Monday, June 27, 2011

Some advice from a wise 30-something to you lucky 20-somethings:

1. Don't be afraid of making mistakes: But when you make them, own them. This means apologizing to whomever you offended/puked on/ditched/stalked/tagged in unflattering photos on Facebook.

2. Don't be afraid to incur some debt to go after your dream. To expand on this: taking out loans for grad school, putting your savings into making a movie, traveling around the country while you write that Great American novel-now's the time to do it. (Of course, running up $24,935.28 on a buffet of credit cards just to support your "artistic lifestyle" so you don't have to get a job or produce any actual work is a little more frowned upon.)

3. Stay in touch with your high school friends. The older you get, the more you'll want to stay friends with people who knew, not only the awkward, nerdy you, but where you're from.

4. Be proud of where you're from. Its part of what made you who you are today; regardless of the situation you escaped.

5. Be proud of who you're from regardless of the situation you escaped.

6. Siblings can be troubling at times, but if you're lucky, they will be there your entire life. Treasure them.

7. A word about eye cream: Yes. Wear it. Every night.

8. One word about Botox: No.

9. I hate to break it to you, but as your twenties progress, the way your body handles food and alcohol changes. And by changes, I mean becomes a bastard who hoards sugar, dairy and booze in cute little saddlebags in the upper thigh and muffin top regions.

10. While I'm breaking it to you: hangovers get much, much worse as you get closer to 30. Brace yo'self.

11. Go to your high school reunion. Blah blah, you hated those losers/that town/your ceramics teacher/that time of your life. And you are much more fabulous now. Right? Great. Now go show it off.

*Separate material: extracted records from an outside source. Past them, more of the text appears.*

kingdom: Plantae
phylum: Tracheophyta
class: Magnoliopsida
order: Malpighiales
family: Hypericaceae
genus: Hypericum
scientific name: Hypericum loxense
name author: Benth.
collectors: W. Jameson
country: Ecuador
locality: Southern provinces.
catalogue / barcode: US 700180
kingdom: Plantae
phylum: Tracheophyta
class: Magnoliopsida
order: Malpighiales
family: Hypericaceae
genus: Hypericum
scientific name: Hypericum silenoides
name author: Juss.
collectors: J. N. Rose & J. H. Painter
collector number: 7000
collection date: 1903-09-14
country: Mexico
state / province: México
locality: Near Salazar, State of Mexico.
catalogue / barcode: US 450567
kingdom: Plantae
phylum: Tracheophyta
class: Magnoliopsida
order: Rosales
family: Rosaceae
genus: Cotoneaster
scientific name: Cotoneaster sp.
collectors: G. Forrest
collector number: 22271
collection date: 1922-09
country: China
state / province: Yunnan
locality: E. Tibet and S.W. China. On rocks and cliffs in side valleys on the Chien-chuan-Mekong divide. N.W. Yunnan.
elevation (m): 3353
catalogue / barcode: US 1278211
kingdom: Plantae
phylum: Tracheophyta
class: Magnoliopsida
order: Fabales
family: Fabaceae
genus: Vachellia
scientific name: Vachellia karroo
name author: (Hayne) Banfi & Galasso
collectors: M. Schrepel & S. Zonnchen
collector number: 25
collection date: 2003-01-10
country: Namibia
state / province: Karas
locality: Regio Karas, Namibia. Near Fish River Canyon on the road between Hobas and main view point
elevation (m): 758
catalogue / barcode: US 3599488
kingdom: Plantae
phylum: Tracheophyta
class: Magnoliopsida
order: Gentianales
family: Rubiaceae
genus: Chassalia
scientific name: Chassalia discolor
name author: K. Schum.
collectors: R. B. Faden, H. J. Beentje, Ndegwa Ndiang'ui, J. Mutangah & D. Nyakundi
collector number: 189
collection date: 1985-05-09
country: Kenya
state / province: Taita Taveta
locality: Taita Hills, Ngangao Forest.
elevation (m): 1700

12. You’re going to be attending a lot of weddings in your 20s. A LOT. A few tips of the trade: a. Eat before you go (the food is usually terrible and/or hours away). b. Do not ask ANYONE you have been dating for less than 3 months to be your date for a wedding more than 3 months away. ESPECIALLY a destination wedding. Recipe for disaster. c. If you are in the wedding, do NOT hook up with any groomsmen at the rehearsal dinner/shower/bachelor(ette) weekend. d. As a bridesmaid, you will be forced at one point to wear a watermelon-colored potato sack as a dress. Grin and bear it gracefully.

13. Accept that your 20s is the time when your friends (and of course, you) are going to be changing at warp speed. Some will get married, some will have babies, some will move away, some will succeed in their jobs, some will fail, and some will get really, really famous. Be happy for everyone (or sympathetic if things go poorly). But, be supportive –- your time is coming and one day you'll need that support too.

14. That being said, know that sometimes the changes will be too much for certain friendships to survive. And this just happens. People drift/splinter apart and that's just life.

15. Don't be afraid to clean out the friendship closet yourself, either. If you find yourself dreading hanging out with certain people, or feel small/ashamed around them, or not good enough, then end it. End the friendship. No one needs that, especially not a fabulous 20 something like yourself.

16. Date everyone.

17. To clarify #16, date everyone within reason. This is the time to meet/date/make out with a bunch of different people. The world is completely open to you and the choices are limitless. Try to date people who are different from your normal "type."

18. Speaking of "types," get over having one. Your type is human. Date them.

19.This one is tricky: in relationships, be open to everything, but don't throw everything into the other person's boat too soon. Keep one foot on the dock.

20. Oh, what am I talking about? You're a 20-something. It's impossible to not set sail.

21. Just remember where your harbor is.

22. If someone you're dating makes you feel ashamed to be yourself, dump them immediately. ]

23. Believe in true love. It exists. It just takes a lot of searching to find it.

24. Don't settle for anything (or anyone) less.

25. Don't be afraid of getting older and leaving your twenties behind. One day, on the eve of your 30th birthday, you'll look back at the crazy, horrifying, giddy, exciting, sprawling mess that was your twenties and smile. You'll smile because of all you've learned, how far you've come and the fact that life is still exciting. Maybe even a little more exciting than before. Because you've got your wild, exuberant, sparkling thirties in front of you.